OBIETTIVO DELL'ESERCIZIO:
Riporta fedelmente, riga per riga, il testo di tutti i dati che seguono, senza cambiare nulla.
======
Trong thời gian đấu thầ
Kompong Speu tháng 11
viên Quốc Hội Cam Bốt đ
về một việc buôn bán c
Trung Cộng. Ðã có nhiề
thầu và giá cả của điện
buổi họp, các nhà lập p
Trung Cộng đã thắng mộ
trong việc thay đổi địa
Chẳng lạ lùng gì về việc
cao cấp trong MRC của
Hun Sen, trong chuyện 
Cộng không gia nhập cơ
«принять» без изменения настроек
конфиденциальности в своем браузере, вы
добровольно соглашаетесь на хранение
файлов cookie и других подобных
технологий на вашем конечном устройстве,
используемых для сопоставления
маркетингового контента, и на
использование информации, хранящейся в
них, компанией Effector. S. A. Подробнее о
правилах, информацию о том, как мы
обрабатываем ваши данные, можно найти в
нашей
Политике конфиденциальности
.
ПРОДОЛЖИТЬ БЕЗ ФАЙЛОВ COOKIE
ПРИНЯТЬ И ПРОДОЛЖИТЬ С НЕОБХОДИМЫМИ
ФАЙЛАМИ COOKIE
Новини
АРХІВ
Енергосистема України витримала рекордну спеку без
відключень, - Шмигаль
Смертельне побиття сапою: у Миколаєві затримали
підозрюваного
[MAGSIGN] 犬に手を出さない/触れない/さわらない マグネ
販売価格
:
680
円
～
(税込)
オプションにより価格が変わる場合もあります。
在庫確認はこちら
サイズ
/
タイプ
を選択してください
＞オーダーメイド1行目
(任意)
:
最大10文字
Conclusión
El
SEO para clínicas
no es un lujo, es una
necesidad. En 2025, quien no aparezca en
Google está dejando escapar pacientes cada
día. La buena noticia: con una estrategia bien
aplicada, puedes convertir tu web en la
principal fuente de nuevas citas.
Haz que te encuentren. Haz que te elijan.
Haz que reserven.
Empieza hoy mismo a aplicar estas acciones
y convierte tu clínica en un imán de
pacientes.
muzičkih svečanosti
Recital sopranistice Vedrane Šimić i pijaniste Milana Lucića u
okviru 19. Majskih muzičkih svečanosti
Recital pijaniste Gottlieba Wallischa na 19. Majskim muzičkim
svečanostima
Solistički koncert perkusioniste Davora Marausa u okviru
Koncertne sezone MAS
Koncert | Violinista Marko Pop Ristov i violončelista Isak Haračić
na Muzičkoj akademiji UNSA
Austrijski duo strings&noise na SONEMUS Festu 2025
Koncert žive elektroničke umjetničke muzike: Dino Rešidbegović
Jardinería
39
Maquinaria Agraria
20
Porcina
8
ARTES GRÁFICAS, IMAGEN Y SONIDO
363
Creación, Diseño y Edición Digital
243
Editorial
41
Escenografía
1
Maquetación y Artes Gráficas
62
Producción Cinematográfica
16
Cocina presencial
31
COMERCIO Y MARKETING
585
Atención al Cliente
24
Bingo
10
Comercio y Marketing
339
======
LA TUA RISPOSTA:
Trong thời gian đấu thầ
Kompong Speu tháng 11
viên Quốc Hội Cam Bốt đ
về một việc buôn bán c
Trung Cộng. Ðã có nhiề
thầu và giá cả của điện
buổi họp, các nhà lập p
Trung Cộng đã thắng mộ
trong việc thay đổi địa
Chẳng lạ lùng gì về việc
cao cấp trong MRC của
Hun Sen, trong chuyện 
Cộng không gia nhập cơ
«принять» без изменения настроек
конфиденциальности в своем браузере, вы
добровольно соглашаетесь на хранение
файлов cookie и других подобных
технологий на вашем конечном устройстве,
используемых для сопоставления
маркетингового контента, и на
использование информации, хранящейся в
них, компанией Effector. S. A. Подробнее о
правилах, информацию о том, как мы
обрабатываем ваши данные, можно найти в
нашей
Политике конфиденциальности
.
ПРОДОЛЖИТЬ БЕЗ ФАЙЛОВ COOKIE
ПРИНЯТЬ И ПРОДОЛЖИТЬ С НЕОБХОДИМЫМИ
ФАЙЛАМИ COOKIE
Новини
АРХІВ
Енергосистема України витримала рекордну спеку без
відключень, - Шмигаль
Смертельне побиття сапою: у Миколаєві затримали
підозрюваного
[MAGSIGN] 犬に手を出さない/触れない/さわらない マグネ
販売価格
:
680
円
～
(税込)
オプションにより価格が変わる場合もあります。
在庫確認はこちら
サイズ
/
タイプ
を選択してください
＞オーダーメイド1行目
(任意)
:
最大10文字
Conclusión
El
SEO para clínicas
no es un lujo, es una
necesidad. En 2025, quien no aparezca en
Google está dejando escapar pacientes cada
día. La buena noticia: con una estrategia bien
aplicada, puedes convertir tu web en la
principal fuente de nuevas citas.
Haz que te encuentren. Haz que te elijan.
Haz que reserven.
Empieza hoy mismo a aplicar estas acciones
y convierte tu clínica en un imán de
pacientes.
muzičkih svečanosti
Recital sopranistice Vedrane Šimić i pijaniste Milana Lucića u
okviru 19. Majskih muzičkih svečanosti
Recital pijaniste Gottlieba Wallischa na 19. Majskim muzičkim
svečanostima
Solistički koncert perkusioniste Davora Marausa u okviru
Koncertne sezone MAS
Koncert | Violinista Marko Pop Ristov i violončelista Isak Haračić
na Muzičkoj akademiji UNSA
Austrijski duo strings&noise na SONEMUS Festu 2025
Koncert žive elektroničke umjetničke muzike: Dino Rešidbegović
Jardinería
39
Maquinaria Agraria
20
Porcina
8
ARTES GRÁFICAS, IMAGEN Y SONIDO
363
Creación, Diseño y Edición Digital
243
Editorial
41
Escenografía
1
Maquetación y Artes Gráficas
62
Producción Cinematográfica
16
Cocina presencial
31
COMERCIO Y MARKETING
585
Atención al Cliente
24
Bingo
10
Comercio y Marketing
339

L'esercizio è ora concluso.